Only the text is wanted; write out each record below exactly and exclude all pictures.

□ □ □ □ □ □ □

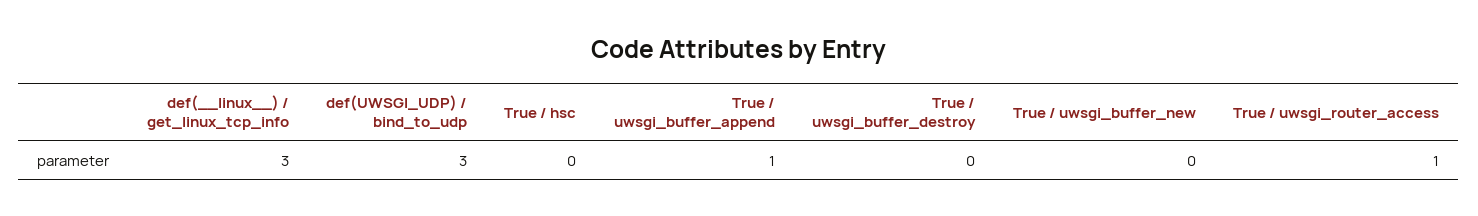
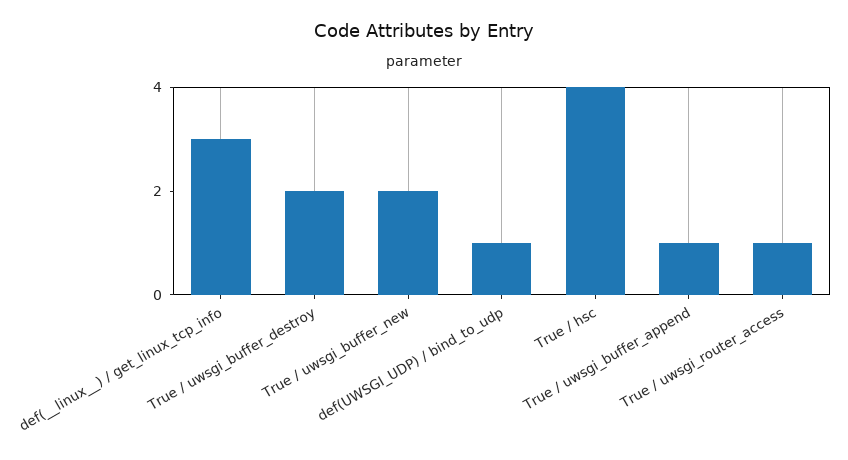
  {
    "def(__linux__) / get_linux_tcp_info": 3,
-   "def(UWSGI_UDP) / bind_to_udp": 3,
+   "def(UWSGI_UDP) / bind_to_udp": 1,
-   "True / hsc": 0,
+   "True / hsc": 4,
    "True / uwsgi_buffer_append": 1,
-   "True / uwsgi_buffer_destroy": 0,
+   "True / uwsgi_buffer_destroy": 2,
-   "True / uwsgi_buffer_new": 0,
+   "True / uwsgi_buffer_new": 2,
    "True / uwsgi_router_access": 1
  }

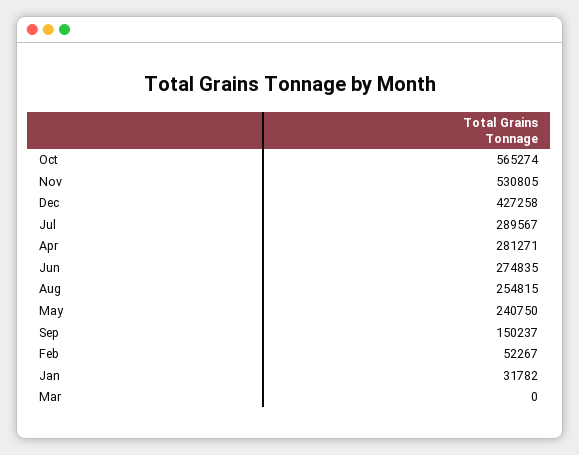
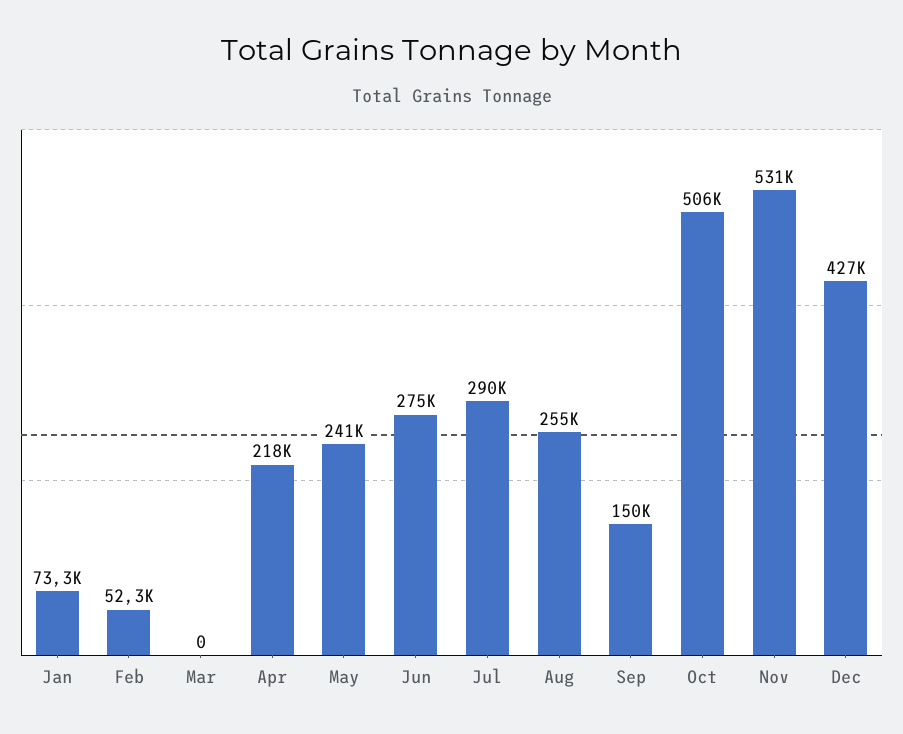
  {
-   "Oct": 565274,
+   "Oct": 506000,
    "Nov": 530805,
    "Dec": 427258,
    "Jul": 289567,
-   "Apr": 281271,
+   "Apr": 218000,
    "Jun": 274835,
    "Aug": 254815,
    "May": 240750,
    "Sep": 150237,
    "Feb": 52267,
-   "Jan": 31782,
+   "Jan": 73300,
    "Mar": 0
  }

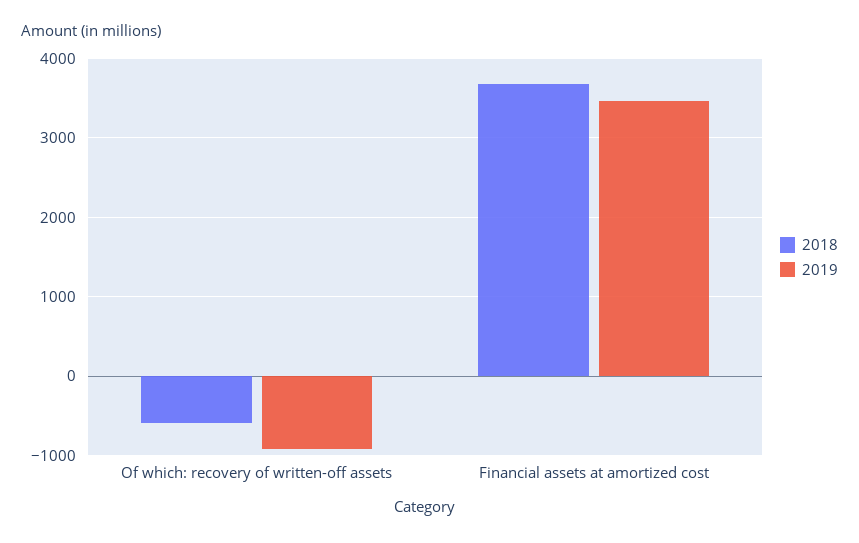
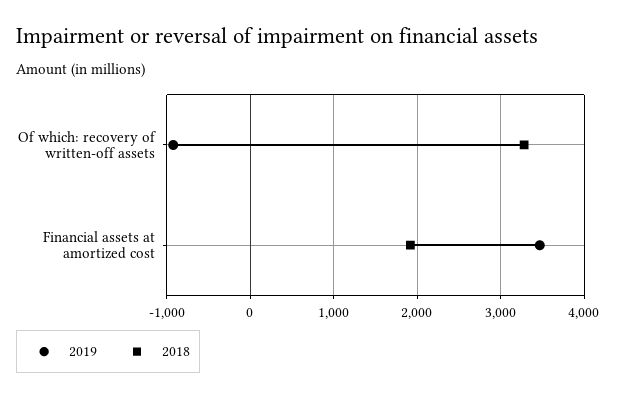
  {
    "2018": {
-     "Of which: recovery of written-off assets": -600,
+     "Of which: recovery of written-off assets": 3300,
-     "Financial assets at amortized cost": 3700
+     "Financial assets at amortized cost": 1900
    },
    "2019": {
      "Of which: recovery of written-off assets": -900,
      "Financial assets at amortized cost": 3500
    }
  }

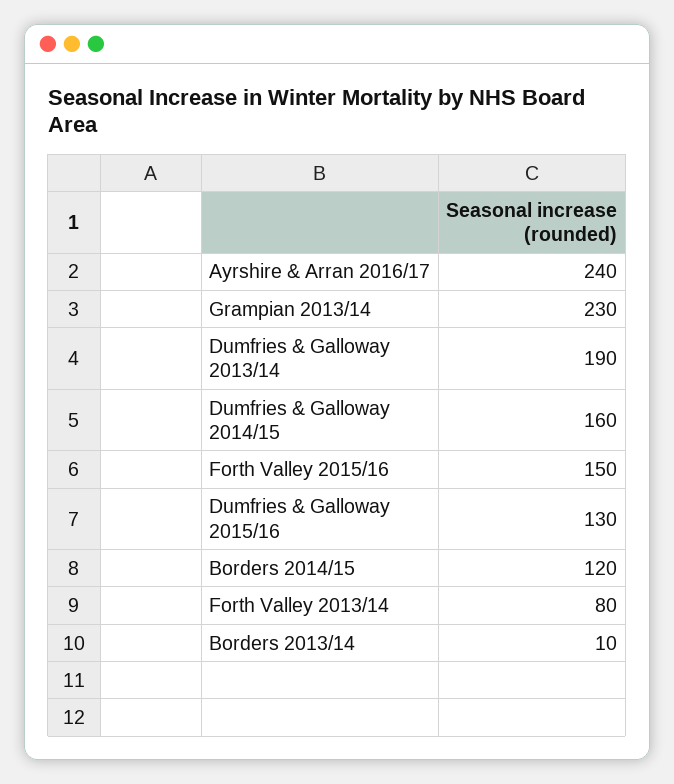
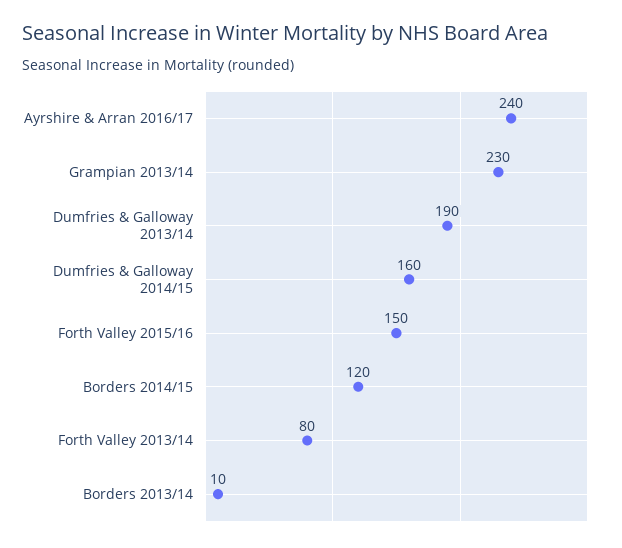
  {
    "Ayrshire & Arran 2016/17": 240,
    "Grampian 2013/14": 230,
    "Dumfries & Galloway 2013/14": 190,
    "Dumfries & Galloway 2014/15": 160,
    "Forth Valley 2015/16": 150,
-   "Dumfries & Galloway 2015/16": 130,
    "Borders 2014/15": 120,
    "Forth Valley 2013/14": 80,
    "Borders 2013/14": 10
  }

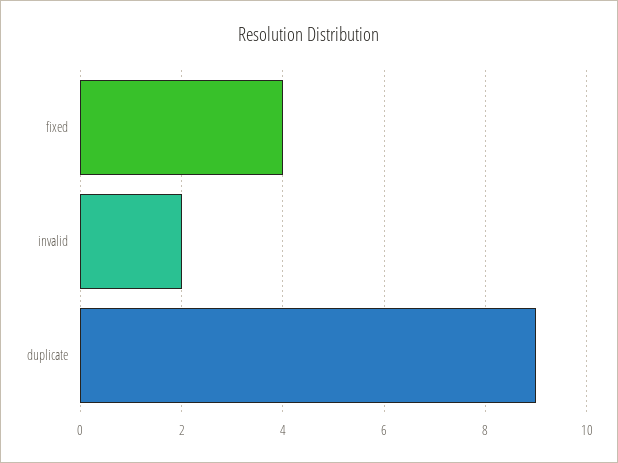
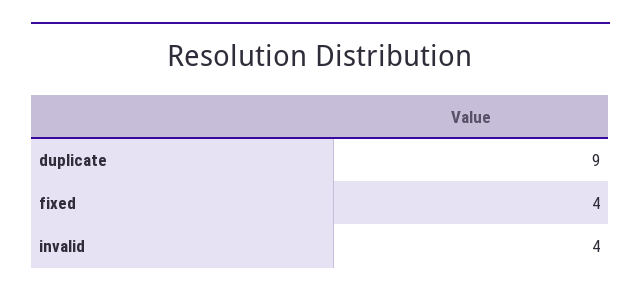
  {
    "fixed": 4,
-   "invalid": 2,
+   "invalid": 4,
    "duplicate": 9
  }

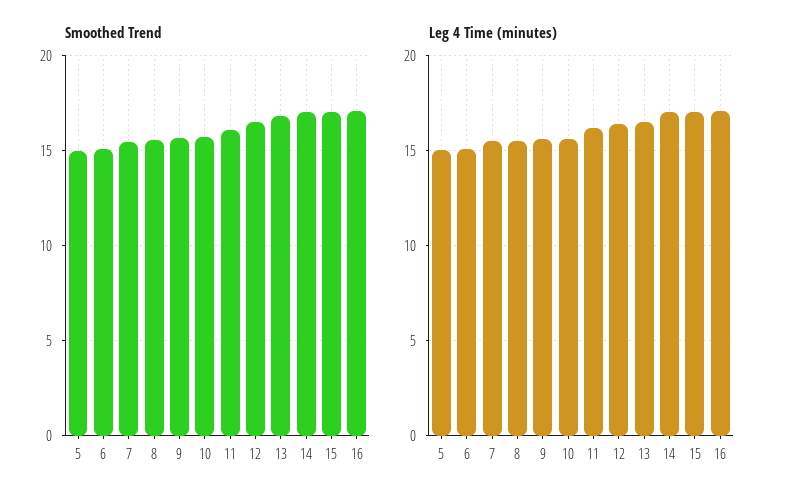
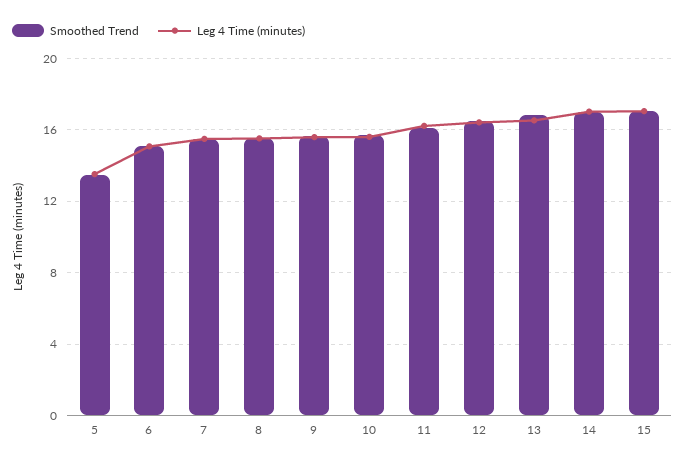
  {
    "Smoothed Trend": {
-     "5": 15,
+     "5": 13.5,
      "6": 15,
      "7": 15.5,
      "8": 15.5,
      "9": 15.5,
      "10": 15.5,
      "11": 16,
      "12": 16.5,
      "13": 17,
      "14": 17,
-     "15": 17,
+     "15": 17
-     "16": 17
    },
    "Leg 4 Time (minutes)": {
-     "5": 15,
+     "5": 13.5,
      "6": 15,
      "7": 15.5,
      "8": 15.5,
      "9": 15.5,
      "10": 15.5,
      "11": 16,
      "12": 16.5,
      "13": 16.5,
      "14": 17,
-     "15": 17,
+     "15": 17
-     "16": 17
    }
  }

□ □ □ □ □ □ □

Task solution:
  {
    "def(__linux__) / get_linux_tcp_info": 3,
-   "def(UWSGI_UDP) / bind_to_udp": 3,
+   "def(UWSGI_UDP) / bind_to_udp": 1,
-   "True / hsc": 0,
+   "True / hsc": 4,
    "True / uwsgi_buffer_append": 1,
-   "True / uwsgi_buffer_destroy": 0,
+   "True / uwsgi_buffer_destroy": 2,
-   "True / uwsgi_buffer_new": 0,
+   "True / uwsgi_buffer_new": 2,
    "True / uwsgi_router_access": 1
  }

  {
-   "Oct": 565274,
+   "Oct": 506000,
    "Nov": 530805,
    "Dec": 427258,
    "Jul": 289567,
-   "Apr": 281271,
+   "Apr": 218000,
    "Jun": 274835,
    "Aug": 254815,
    "May": 240750,
    "Sep": 150237,
    "Feb": 52267,
-   "Jan": 31782,
+   "Jan": 73300,
    "Mar": 0
  }

  {
    "2018": {
-     "Of which: recovery of written-off assets": -600,
+     "Of which: recovery of written-off assets": 3300,
-     "Financial assets at amortized cost": 3700
+     "Financial assets at amortized cost": 1900
    },
    "2019": {
      "Of which: recovery of written-off assets": -900,
      "Financial assets at amortized cost": 3500
    }
  }

  {
    "Ayrshire & Arran 2016/17": 240,
    "Grampian 2013/14": 230,
    "Dumfries & Galloway 2013/14": 190,
    "Dumfries & Galloway 2014/15": 160,
    "Forth Valley 2015/16": 150,
-   "Dumfries & Galloway 2015/16": 130,
    "Borders 2014/15": 120,
    "Forth Valley 2013/14": 80,
    "Borders 2013/14": 10
  }

  {
    "fixed": 4,
-   "invalid": 2,
+   "invalid": 4,
    "duplicate": 9
  }

  {
    "Smoothed Trend": {
-     "5": 15,
+     "5": 13.5,
      "6": 15,
      "7": 15.5,
      "8": 15.5,
      "9": 15.5,
      "10": 15.5,
      "11": 16,
      "12": 16.5,
      "13": 17,
      "14": 17,
-     "15": 17,
+     "15": 17
-     "16": 17
    },
    "Leg 4 Time (minutes)": {
-     "5": 15,
+     "5": 13.5,
      "6": 15,
      "7": 15.5,
      "8": 15.5,
      "9": 15.5,
      "10": 15.5,
      "11": 16,
      "12": 16.5,
      "13": 16.5,
      "14": 17,
-     "15": 17,
+     "15": 17
-     "16": 17
    }
  }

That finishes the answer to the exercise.